I quoted zero studies in the comment you respond to and had no intentions of doing so. I quoted a study as well as personal observations under duress after a citation demand appeared.
I honestly have no idea what point you’re trying to make now. You opened with bold claims and zero evidence, then acted like being asked for a citation was some kind of duress. If you’re going to assert sweeping conclusions, expect to be challenged. That’s not an attack, it’s basic discourse.
You were the one who started with the insults.
Saying to someone "you are more intelligent if you don't use an LLM" is a compliment, not an insult.
You're not fooling anyone.
Do you really need a study to tell you that offloading your thinking to something else impairs your thinking?
But yes, there are studies to prove the most obvious statement in the world.
https://news.ycombinator.com/item?id=44286277
It’s not obvious to me but perhaps you are approach it from a biased perspective. Sure if you left all higher order function to a LLM, thinking about homework and simply parsing it all through a chatbot, of course you are losing out. There is a lot of nuance to it and I am not sure if that very first initial study captures it. Everyone is different and YMMV but I suspect it will come down to how you use the tools not a simple blanket statement like yours.
Do you really latch on to a single early study to make conclusions in the world?

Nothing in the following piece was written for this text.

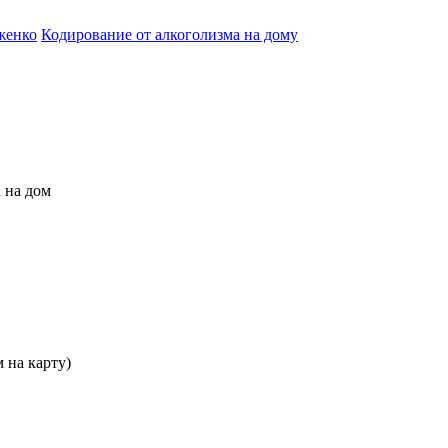
женко
Кодирование от алкоголизма на дому
 на дом
 на карту)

Wild. Next time before going down the path of rudeness, why don’t you share a real anecdote or thought. We have all seen that study linked many times already.
You asked for a study, you got a study. Yet you’re still playing mental gymnastics to somehow prove that not using your brain doesn’t impair thinking. You want an anecdote now? After dismissing a study? Wild. I doubt that will convince you if a study won’t, just grasping at straws.

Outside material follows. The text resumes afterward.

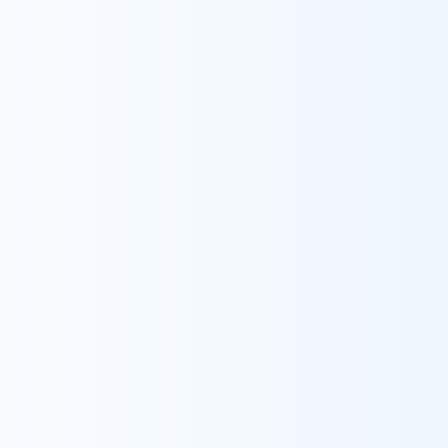
採用情報をみる
Contact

And no, it’s not nuanced at all. If you stop using your brain, you lose cognitive abilities. If you stop working out, you lose muscle. If you stop coding and let someone else do it, you lose coding abilities.
No one is being rude, that’s just what it feels like when someone calls you out with evidence.
Do you think you could condense your point of view without hyperbole and rudeness so the rest of us can understand it?